No entanto, há quem argumente que essas “chains de pagamento dedicadas” não são, em essência, verdadeiramente blockchains. Porque, para alcançar uma descentralização total, não se pode evitar a entrada de vários projetos e tokens irrelevantes, resultando em congestionamento e queda de desempenho; mas se optar por atender apenas ao pagamento, ou será extremamente minimalista como o Bitcoin, permitindo apenas transferências, ou será parcialmente centralizado, sob o controle de um pequeno número de instituições que gerenciam os nós. Em outras palavras, é difícil equilibrar “descentralização” e “eficiência de pagamento”.
Isso também significa que a posição do Ethereum e do Solana é, na verdade, bastante segura. O primeiro acumulou um ecossistema de desenvolvedores baseado em segurança e finanças universais combináveis, enquanto o segundo tem seu próprio espaço em termos de alto desempenho e experiência do usuário. O cenário competitivo final é mais provável que seja uma blockchain de stablecoins para a liquidação de certeza, enquanto o ETH/SOL mantém a inovação aberta.
Para ser honesto, esta rodada de oportunidades não é amigável para os “rendimentos diretos” dos investidores individuais. Em comparação com as cadeias públicas anteriores, as cadeias públicas de stablecoins tendem a ser mais voltadas para o “lado B”, envolvendo sistemas de pagamento, liquidação e custódia.
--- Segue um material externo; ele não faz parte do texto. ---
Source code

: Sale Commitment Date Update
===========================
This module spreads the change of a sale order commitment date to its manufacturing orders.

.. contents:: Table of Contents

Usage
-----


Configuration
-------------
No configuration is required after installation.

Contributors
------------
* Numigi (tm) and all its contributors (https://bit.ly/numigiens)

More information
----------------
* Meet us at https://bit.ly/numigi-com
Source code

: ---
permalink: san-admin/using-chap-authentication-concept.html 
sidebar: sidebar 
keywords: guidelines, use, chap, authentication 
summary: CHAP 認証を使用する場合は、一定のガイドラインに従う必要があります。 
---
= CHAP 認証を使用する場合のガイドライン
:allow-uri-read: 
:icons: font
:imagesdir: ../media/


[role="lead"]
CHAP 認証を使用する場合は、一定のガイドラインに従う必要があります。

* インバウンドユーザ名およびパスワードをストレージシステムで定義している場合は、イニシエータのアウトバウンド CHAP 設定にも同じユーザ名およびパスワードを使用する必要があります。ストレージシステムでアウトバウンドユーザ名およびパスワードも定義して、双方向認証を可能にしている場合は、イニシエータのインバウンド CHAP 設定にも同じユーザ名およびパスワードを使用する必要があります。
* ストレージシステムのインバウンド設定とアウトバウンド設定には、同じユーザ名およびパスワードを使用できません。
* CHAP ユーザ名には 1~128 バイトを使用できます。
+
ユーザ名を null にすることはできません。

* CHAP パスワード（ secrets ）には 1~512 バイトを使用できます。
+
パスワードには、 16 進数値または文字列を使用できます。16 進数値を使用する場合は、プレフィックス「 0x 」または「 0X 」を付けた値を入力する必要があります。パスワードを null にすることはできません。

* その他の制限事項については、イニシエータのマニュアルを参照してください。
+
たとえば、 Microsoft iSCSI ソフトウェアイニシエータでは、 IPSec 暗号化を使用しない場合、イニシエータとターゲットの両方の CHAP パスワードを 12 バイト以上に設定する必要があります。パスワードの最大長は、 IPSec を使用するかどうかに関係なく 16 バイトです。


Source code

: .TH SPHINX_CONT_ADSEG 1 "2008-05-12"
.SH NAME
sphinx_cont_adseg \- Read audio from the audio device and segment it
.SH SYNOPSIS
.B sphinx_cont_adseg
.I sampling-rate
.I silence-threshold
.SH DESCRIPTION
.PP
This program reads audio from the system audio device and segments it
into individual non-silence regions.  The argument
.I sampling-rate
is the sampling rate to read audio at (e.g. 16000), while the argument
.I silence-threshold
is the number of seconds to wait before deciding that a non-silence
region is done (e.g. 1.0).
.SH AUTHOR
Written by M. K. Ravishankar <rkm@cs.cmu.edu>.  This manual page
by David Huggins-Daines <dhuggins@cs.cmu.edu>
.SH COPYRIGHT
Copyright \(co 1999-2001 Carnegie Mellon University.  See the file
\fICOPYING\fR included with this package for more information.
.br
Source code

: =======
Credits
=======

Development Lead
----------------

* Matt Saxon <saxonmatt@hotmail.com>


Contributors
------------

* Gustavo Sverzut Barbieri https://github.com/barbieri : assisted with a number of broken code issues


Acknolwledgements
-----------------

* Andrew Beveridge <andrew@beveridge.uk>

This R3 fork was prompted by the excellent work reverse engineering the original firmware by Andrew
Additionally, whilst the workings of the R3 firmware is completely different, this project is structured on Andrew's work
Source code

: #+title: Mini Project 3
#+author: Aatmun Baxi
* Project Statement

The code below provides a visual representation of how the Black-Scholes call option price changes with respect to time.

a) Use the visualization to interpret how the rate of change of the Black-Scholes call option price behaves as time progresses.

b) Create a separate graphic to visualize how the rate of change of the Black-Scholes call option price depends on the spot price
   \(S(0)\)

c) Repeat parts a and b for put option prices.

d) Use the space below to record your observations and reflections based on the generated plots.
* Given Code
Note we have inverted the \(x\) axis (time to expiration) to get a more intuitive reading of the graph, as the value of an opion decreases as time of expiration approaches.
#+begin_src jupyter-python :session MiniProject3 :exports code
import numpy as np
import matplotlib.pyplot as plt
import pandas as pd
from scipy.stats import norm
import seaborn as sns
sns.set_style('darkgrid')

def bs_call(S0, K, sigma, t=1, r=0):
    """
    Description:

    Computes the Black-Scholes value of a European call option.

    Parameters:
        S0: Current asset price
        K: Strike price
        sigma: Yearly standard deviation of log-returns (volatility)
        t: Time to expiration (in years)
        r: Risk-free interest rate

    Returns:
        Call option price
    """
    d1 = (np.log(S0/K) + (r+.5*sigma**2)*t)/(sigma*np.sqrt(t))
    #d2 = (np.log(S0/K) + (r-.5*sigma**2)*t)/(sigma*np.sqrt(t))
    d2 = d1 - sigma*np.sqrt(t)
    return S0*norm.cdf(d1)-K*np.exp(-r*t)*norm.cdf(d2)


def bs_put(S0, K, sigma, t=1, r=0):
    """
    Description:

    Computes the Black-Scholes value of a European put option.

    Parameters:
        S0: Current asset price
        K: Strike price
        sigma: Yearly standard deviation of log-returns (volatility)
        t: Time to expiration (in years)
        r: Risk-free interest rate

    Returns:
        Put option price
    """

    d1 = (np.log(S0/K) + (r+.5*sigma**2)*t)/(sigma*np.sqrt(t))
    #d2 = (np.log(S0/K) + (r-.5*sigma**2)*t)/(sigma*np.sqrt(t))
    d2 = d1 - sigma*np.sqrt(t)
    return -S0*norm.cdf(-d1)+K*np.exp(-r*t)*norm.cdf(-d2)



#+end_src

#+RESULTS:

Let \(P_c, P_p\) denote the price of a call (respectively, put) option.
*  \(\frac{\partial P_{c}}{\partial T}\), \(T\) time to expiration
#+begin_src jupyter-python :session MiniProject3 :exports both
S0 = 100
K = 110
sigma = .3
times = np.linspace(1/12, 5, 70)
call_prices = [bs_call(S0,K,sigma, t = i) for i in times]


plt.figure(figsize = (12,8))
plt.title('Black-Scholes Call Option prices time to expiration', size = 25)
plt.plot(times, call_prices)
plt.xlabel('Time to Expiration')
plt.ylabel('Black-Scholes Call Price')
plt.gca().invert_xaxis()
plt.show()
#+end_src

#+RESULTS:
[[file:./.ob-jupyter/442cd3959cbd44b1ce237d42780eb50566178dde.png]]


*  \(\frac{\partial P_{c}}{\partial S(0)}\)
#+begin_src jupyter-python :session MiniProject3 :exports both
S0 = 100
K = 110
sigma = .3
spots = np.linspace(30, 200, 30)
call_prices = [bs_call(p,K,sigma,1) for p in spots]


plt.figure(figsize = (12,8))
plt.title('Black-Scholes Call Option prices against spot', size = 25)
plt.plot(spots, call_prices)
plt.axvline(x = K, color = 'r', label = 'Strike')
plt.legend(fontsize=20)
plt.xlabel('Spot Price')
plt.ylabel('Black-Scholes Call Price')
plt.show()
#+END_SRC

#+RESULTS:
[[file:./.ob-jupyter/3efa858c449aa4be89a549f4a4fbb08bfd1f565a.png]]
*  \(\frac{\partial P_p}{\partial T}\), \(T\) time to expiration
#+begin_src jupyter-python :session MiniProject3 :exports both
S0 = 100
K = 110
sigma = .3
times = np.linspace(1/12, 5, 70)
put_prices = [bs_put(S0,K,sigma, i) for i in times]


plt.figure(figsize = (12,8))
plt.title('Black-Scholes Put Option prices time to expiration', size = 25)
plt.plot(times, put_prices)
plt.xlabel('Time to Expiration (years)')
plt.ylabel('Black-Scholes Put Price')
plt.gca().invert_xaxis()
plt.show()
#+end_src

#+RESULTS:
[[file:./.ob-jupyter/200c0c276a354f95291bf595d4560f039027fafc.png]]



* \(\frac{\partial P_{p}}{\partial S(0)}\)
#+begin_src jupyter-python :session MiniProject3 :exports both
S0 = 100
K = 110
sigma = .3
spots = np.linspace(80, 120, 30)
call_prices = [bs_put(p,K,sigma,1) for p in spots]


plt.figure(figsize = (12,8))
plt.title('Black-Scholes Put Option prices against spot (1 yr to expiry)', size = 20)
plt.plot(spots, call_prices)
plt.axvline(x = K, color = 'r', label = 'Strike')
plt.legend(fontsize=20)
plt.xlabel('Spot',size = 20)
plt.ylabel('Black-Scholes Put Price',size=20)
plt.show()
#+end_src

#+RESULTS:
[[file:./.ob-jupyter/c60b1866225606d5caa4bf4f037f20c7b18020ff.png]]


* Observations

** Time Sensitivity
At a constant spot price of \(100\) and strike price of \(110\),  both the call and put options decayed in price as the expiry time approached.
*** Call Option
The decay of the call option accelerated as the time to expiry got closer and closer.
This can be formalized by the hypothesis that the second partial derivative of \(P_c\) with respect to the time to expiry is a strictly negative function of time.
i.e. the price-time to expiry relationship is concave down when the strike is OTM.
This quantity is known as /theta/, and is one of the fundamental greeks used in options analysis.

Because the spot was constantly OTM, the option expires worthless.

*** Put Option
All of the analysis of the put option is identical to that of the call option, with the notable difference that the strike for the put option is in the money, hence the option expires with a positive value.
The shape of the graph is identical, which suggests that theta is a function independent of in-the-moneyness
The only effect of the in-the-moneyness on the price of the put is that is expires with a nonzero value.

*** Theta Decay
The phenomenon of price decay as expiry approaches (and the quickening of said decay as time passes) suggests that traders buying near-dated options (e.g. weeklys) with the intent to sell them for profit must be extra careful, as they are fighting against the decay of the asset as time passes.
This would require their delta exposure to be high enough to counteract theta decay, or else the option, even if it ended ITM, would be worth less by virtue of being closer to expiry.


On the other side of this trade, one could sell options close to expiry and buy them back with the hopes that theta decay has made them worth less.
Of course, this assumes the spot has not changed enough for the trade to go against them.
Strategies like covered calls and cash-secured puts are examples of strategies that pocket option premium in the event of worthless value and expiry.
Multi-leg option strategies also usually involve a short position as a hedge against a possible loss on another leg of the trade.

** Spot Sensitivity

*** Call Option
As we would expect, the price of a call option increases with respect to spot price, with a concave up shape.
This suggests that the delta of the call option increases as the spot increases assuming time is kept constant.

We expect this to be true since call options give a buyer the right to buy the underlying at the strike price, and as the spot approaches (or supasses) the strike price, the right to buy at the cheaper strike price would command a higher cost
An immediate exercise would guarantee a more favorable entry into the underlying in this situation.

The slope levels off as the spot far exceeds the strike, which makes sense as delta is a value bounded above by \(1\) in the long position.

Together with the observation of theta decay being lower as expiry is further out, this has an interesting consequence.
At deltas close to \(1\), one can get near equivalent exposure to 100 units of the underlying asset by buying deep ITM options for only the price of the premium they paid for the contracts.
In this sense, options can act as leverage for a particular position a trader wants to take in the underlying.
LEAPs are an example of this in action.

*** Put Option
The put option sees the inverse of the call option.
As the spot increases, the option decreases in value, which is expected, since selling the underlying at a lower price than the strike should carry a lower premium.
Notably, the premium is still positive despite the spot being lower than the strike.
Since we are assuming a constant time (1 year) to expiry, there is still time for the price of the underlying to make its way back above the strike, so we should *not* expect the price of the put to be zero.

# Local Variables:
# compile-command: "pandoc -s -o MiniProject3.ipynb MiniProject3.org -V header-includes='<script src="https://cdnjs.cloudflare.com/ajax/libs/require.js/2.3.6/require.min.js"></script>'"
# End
Mas ainda há alguns pontos de entrada que merecem atenção:
É especialmente digno de nota o Plasma. Na venda pública realizada em julho, o token $XPL foi superassinado em 7 vezes, totalizando mais de 370 milhões de dólares, e em seguida, houve uma colaboração com a Binance para uma campanha de airdrop, cuja cota esgotou-se em uma hora. Mesmo em um setor mais “institucionalizado”, os pequenos investidores ainda têm a oportunidade de colher os frutos.
As blockchains de stablecoins não vão revolucionar o mercado de criptomoedas da noite para o dia. As suas mudanças ocorrem mais nos bastidores, como caminhos de liquidação mais curtos, taxas de transação mais estáveis e interfaces regulatórias mais suaves.
À primeira vista, estes parecem carecer de uma narrativa “sensual”, mas a nível de infraestrutura, estão a construir passo a passo o “água, eletricidade e gás” dos stablecoins. Quando mudamos o nosso foco de “preço das moedas” para “como o dinheiro circula”, a lógica torna-se mais clara:
As blockchains de stablecoin podem ser a narrativa mais sólida da próxima rodada de bull market. Se algum projeto conseguir realmente cumprir estas três coisas, não será apenas uma “blockchain pública”, mas talvez se torne a infraestrutura da próxima geração de finanças criptográficas.